SUPPLIED RECORDS ->
· · · · · · ·

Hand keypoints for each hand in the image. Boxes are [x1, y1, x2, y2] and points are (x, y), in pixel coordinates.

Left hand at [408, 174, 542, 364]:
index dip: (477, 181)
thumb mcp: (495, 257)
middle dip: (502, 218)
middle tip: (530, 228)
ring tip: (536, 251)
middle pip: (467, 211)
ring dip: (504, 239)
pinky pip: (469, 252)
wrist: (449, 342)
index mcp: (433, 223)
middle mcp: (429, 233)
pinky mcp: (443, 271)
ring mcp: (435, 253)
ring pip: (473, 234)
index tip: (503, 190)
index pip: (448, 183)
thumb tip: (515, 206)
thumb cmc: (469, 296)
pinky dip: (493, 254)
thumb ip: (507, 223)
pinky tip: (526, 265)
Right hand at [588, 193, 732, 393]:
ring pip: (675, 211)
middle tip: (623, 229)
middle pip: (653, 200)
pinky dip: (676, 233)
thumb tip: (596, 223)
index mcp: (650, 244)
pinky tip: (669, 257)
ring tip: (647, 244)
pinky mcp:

· · · · · · ·

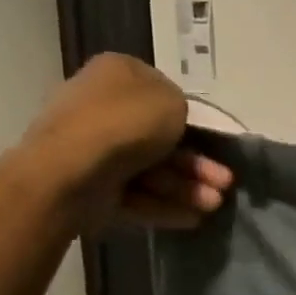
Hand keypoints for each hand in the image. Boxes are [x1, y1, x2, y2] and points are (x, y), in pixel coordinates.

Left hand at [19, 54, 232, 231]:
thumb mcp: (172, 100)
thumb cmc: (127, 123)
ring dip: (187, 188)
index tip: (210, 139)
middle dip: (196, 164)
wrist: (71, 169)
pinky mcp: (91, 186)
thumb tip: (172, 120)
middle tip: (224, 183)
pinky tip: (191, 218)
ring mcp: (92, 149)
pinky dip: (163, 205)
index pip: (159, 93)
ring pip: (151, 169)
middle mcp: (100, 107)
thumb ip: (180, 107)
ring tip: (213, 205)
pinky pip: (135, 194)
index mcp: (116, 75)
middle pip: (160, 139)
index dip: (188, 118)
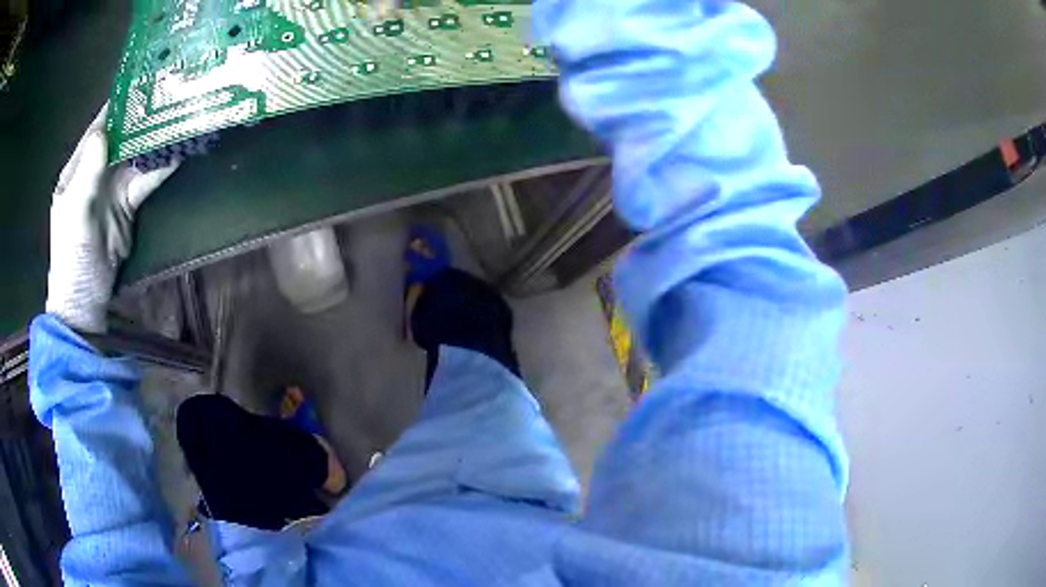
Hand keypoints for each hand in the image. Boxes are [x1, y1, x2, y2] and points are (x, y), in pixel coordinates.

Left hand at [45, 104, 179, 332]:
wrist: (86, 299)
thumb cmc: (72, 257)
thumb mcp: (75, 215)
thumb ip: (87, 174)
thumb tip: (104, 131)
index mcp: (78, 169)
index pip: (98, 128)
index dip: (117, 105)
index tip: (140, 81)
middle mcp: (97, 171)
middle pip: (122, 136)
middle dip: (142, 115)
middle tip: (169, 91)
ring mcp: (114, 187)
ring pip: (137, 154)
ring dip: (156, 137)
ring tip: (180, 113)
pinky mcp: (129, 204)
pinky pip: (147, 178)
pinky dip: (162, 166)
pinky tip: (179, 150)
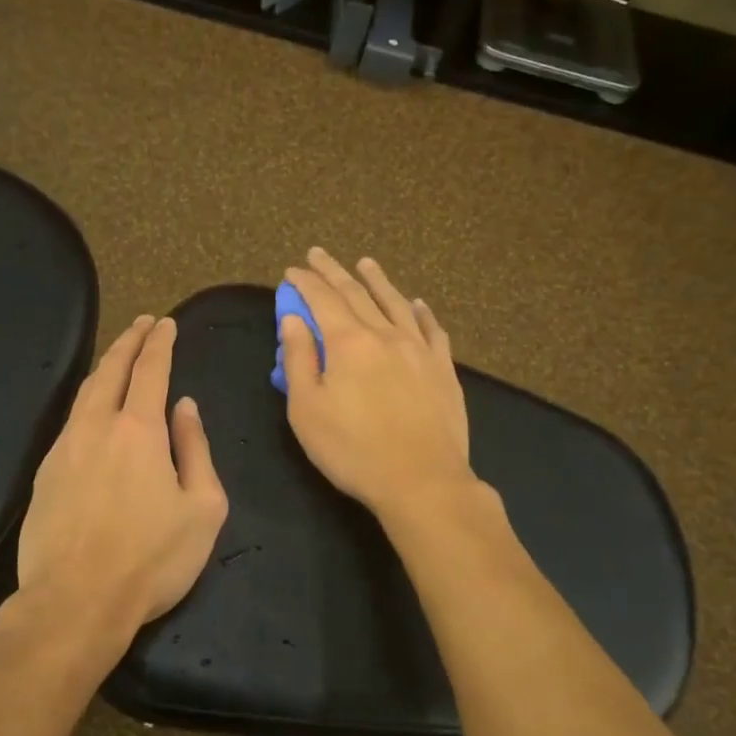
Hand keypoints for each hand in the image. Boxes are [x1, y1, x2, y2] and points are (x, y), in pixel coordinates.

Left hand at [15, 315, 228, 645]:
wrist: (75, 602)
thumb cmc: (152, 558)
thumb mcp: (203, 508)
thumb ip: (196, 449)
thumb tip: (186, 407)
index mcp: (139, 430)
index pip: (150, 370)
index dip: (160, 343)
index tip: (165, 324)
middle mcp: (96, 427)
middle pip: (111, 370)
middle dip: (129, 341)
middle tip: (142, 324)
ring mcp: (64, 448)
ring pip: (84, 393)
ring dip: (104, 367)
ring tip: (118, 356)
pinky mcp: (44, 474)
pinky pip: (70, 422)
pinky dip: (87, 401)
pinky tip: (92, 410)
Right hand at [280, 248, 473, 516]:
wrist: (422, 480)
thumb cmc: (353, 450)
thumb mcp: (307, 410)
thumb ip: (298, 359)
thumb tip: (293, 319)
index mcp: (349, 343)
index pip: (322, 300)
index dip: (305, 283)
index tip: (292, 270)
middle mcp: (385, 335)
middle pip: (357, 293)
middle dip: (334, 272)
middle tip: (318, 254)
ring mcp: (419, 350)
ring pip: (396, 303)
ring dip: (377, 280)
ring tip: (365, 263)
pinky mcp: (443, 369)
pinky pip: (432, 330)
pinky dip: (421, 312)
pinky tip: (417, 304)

· · · · · · ·

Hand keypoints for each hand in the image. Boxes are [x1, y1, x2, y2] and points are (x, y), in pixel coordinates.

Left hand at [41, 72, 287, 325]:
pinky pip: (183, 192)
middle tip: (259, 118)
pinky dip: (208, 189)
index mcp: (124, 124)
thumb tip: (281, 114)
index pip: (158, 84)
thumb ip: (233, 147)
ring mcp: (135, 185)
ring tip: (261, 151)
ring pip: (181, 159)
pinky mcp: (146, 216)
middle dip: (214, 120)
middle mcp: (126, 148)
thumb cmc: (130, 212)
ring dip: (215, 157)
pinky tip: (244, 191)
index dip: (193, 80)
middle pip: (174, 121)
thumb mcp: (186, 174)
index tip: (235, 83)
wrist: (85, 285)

· · · · · · ·

THE PROBLEM -> Out of the material above, output word for word the line with "middle dip: (334, 272)", the line with "pinky tip: (417, 304)", and all lines between them, with nothing else.

ANSWER TO THIS EXERCISE ->
middle dip: (334, 272)
middle tip: (318, 254)
ring mcp: (419, 350)
ring pip: (396, 303)
ring dip: (377, 280)
ring tip: (365, 263)
pinky mcp: (443, 369)
pinky pip: (432, 330)
pinky dip: (421, 312)
pinky tip: (417, 304)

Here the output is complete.